Filled with awe, he watched Montana as the pleasure built, her head thrown back and her breathing coming in short, quick pants. Despite the desperate needs of his own body, he was in awe of her. The purity of her response—so open, so receptive—humbled him and he leaned in and captured her cries of pleasure with his mouth, sucking her tongue between his teeth.
With his free arm, he held her body against his, the length of his hand spanning the slender width of her lower back. He knew it the moment her orgasm broke. Her entire body went still, then dissolved into a small series of explosions centered on his fingers.
Pulling her against him, he lifted her off her feet and cradled her in his arms, moving them both to the bed. Laying her gently on the bed, he followed her down and pressed his lips to where her pulse still beat a wild tattoo.
“You’re amazing,” he whispered against her throat.
A small giggle erupted from her as she turned her sloe-eyed gaze on him. “I was actually thinking that very thing about you.”
With seeking fingers, Montana ran her hand down his stomach and over his zipper. He pressed himself against her, unable to stay away from her seeking touch, even as he knew he simply wanted to savor the moment.
Savor her.
With shaking fingers, he reached for her hand and stilled her motions. “This is about you.”
“Quinn.” Montana struggled up onto an elbow, her eyes dark with a mixture of desire and annoyance. “What’s this all about?”
Before she could protest any further, he took her mouth in a searing kiss that was all lips and teeth and tongue. Satisfied he’d made his point—even as his heated body screamed for release—Quinn pulled back and pressed his forehead to hers. “You’ve had to take in a lot. Now’s not the time to get into this. I don’t want to rush.”
“And why do you get to decide?”
He smiled at the mulish tone of her voice and pressed a quick kiss on her lips, then pulled her into his arms, settling her head agains
t his chest. “Because I’m older and wiser than you, and I say so. Besides, I have no interest in being interrupted once we get going.”
“Oh. Well, when you put it like that.”
The two of them lay there for a while. Quinn soaked in the moment, the silence wrapping around them like a warm cocoon.
“Are you sure this is a good idea?”
“This?” Quinn snuggled closer and pressed his lips against her throat. “I think it’s an outstanding idea.”
Montana turned toward him. “I meant tonight.”
“You’ll be safe. I promise.”
“But what about your friends? We’re dragging them into this, too.”
Again, he was struck by her immediate thought for others. Before in the park, and now this. Brushing back a stray, wispy curl from her cheek, he sought to reassure her. “This is what we do, Montana.
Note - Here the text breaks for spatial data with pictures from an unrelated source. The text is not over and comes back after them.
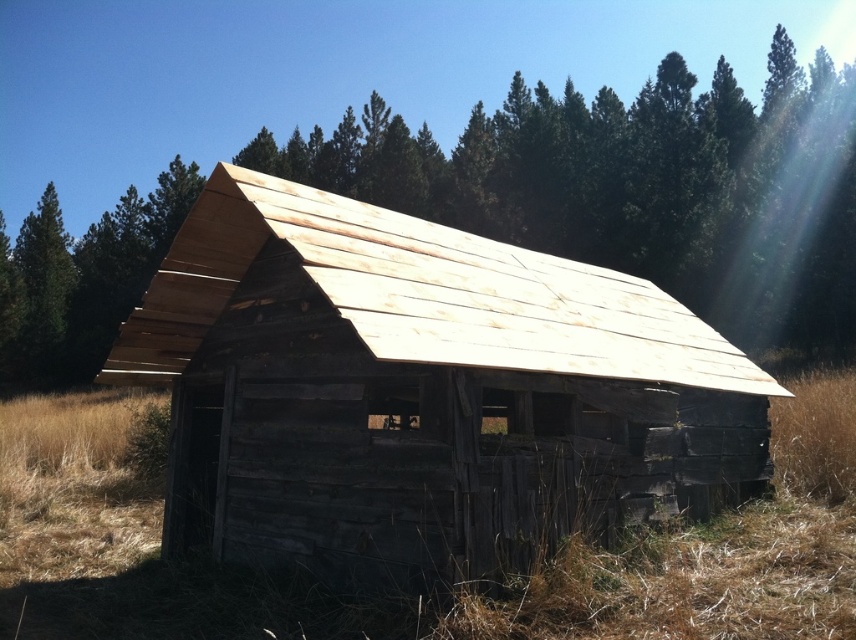
You are standing 10 meters away from the weathered wood barn at center. You want to throw a ball to hit the brown wooden roof at center. Can you reach it with a throw?

The distance between the weathered wood barn at center and the brown wooden roof at center is 45.72 meters. Since you are already 10 meters away from the barn, the total distance to the roof would be 55.72 meters. A typical human throw cannot reach that far, so you cannot hit the roof with a throw.

You are standing in front of the weathered wood barn at center and the brown wooden roof at center. Which one is positioned lower in the image?

The weathered wood barn at center is positioned lower than the brown wooden roof at center.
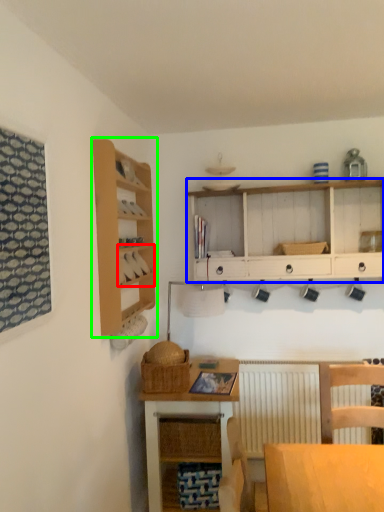
Question: Which object is positioned farthest from cabinet (highlighted by a red box)? Select from cabinetry (highlighted by a blue box) and shelf (highlighted by a green box).

Choices:
 (A) cabinetry
 (B) shelf

Answer: (A)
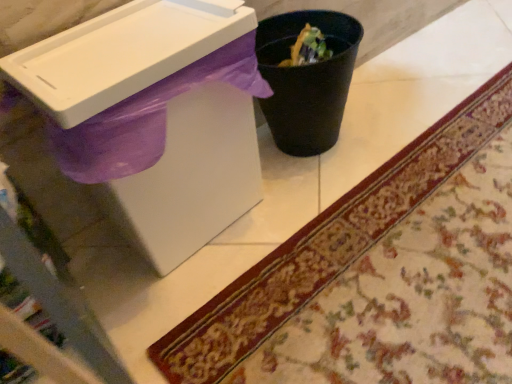
The image size is (512, 384). In order to click on free space in front of black plastic trash can at center in this screenshot , I will do `click(350, 193)`.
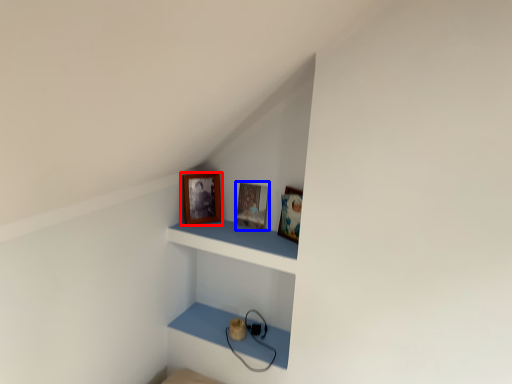
Question: Which point is further to the camera, picture frame (highlighted by a red box) or picture frame (highlighted by a blue box)?

Choices:
 (A) picture frame
 (B) picture frame

Answer: (B)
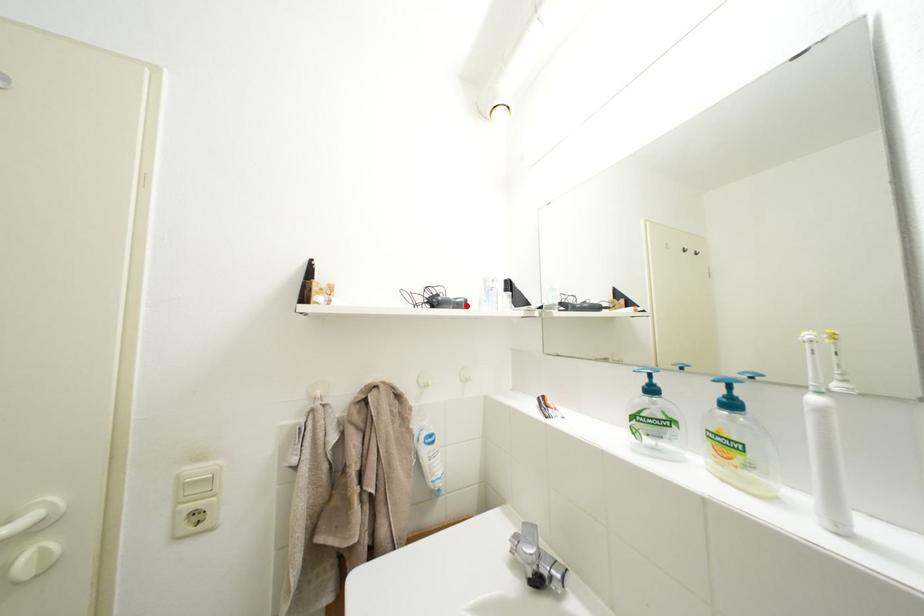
We’re highly trained Warriors.”
“Are you sure?”
“I’m quite sure. If I could, I’d leave you behind altogether, but we’re not going to learn anything if you’re not with us.”
Quinn pulled Montana closer and breathed in her soft, womanly scent. She smelled light and fresh, like brand-new sheets or a bright summer day, and in that moment he felt a very small piece of the heart he thought long dead come back to life.
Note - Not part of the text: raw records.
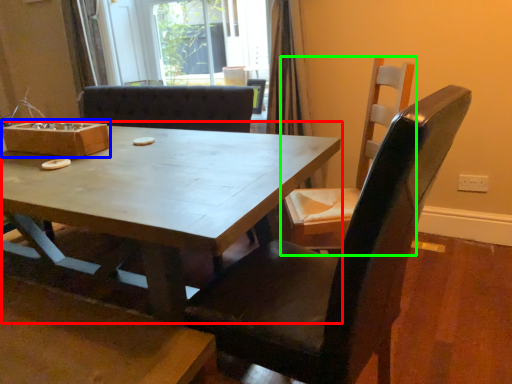
Question: Estimate the real-world distances between objects in this image. Which object is farther from coffee table (highlighted by a red box), box (highlighted by a blue box) or chair (highlighted by a green box)?

Choices:
 (A) box
 (B) chair

Answer: (B)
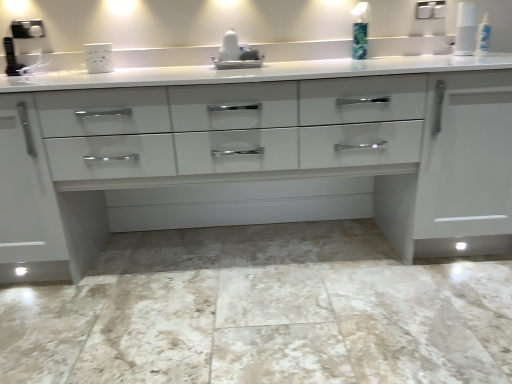
Question: Are green plastic soap dispenser at upper right and white matte mug at upper center located far from each other?

Choices:
 (A) no
 (B) yes

Answer: (B)

Question: Is green plastic soap dispenser at upper right shorter than white matte mug at upper center?

Choices:
 (A) no
 (B) yes

Answer: (A)

Question: From a real-world perspective, is green plastic soap dispenser at upper right located beneath white matte mug at upper center?

Choices:
 (A) no
 (B) yes

Answer: (A)

Question: Is the depth of green plastic soap dispenser at upper right greater than that of white matte mug at upper center?

Choices:
 (A) no
 (B) yes

Answer: (B)

Question: From the image's perspective, is green plastic soap dispenser at upper right under white matte mug at upper center?

Choices:
 (A) yes
 (B) no

Answer: (B)

Question: Looking at the image, does white glossy chest of drawers at center seem bigger or smaller compared to green plastic soap dispenser at upper right?

Choices:
 (A) small
 (B) big

Answer: (B)

Question: Is white glossy chest of drawers at center taller or shorter than green plastic soap dispenser at upper right?

Choices:
 (A) short
 (B) tall

Answer: (B)

Question: Looking at their shapes, would you say white glossy chest of drawers at center is wider or thinner than green plastic soap dispenser at upper right?

Choices:
 (A) thin
 (B) wide

Answer: (B)

Question: From a real-world perspective, relative to green plastic soap dispenser at upper right, is white glossy chest of drawers at center vertically above or below?

Choices:
 (A) above
 (B) below

Answer: (B)

Question: Is green plastic soap dispenser at upper right taller or shorter than white glossy chest of drawers at center?

Choices:
 (A) short
 (B) tall

Answer: (A)

Question: Considering their positions, is green plastic soap dispenser at upper right located in front of or behind white glossy chest of drawers at center?

Choices:
 (A) behind
 (B) front

Answer: (A)

Question: Is point (361, 8) closer or farther from the camera than point (392, 114)?

Choices:
 (A) closer
 (B) farther

Answer: (B)

Question: From the image's perspective, is green plastic soap dispenser at upper right above or below white glossy chest of drawers at center?

Choices:
 (A) below
 (B) above

Answer: (B)

Question: Visually, is white glossy sink at center positioned to the left or to the right of marble tile floor at center?

Choices:
 (A) left
 (B) right

Answer: (A)

Question: Is white glossy sink at center taller or shorter than marble tile floor at center?

Choices:
 (A) short
 (B) tall

Answer: (B)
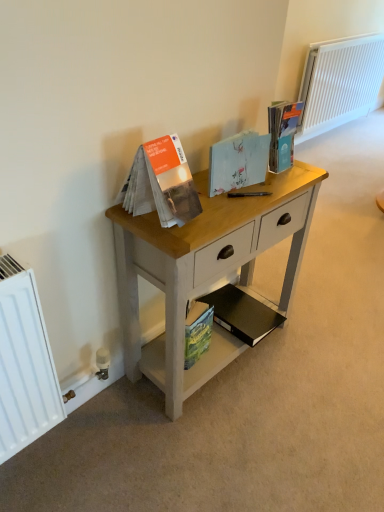
Where is `free space in front of white painted radiator at upper right`? The width and height of the screenshot is (384, 512). free space in front of white painted radiator at upper right is located at coordinates (352, 158).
Some of the emptiness—that vast wasteland that had filled him for far too long—wasn’t quite so empty any longer.
And in two hours, he was dragging her straight into enemy territory.
Chapter Twelve
Themis stood before the Mirror of Truth and watched her daughter roam the streets of New York like a homeless person.
Because she was a homeless person.
A sense of despair welled in her breast. Themis wrapped her arms around her middle as the bitter taste of regret rose up on her tongue. Eirene had made her choice. She knew the consequences and she made that choice anyway.
But all that seemed to fade into nothingness as she stared at her beloved child, dying before her very eyes.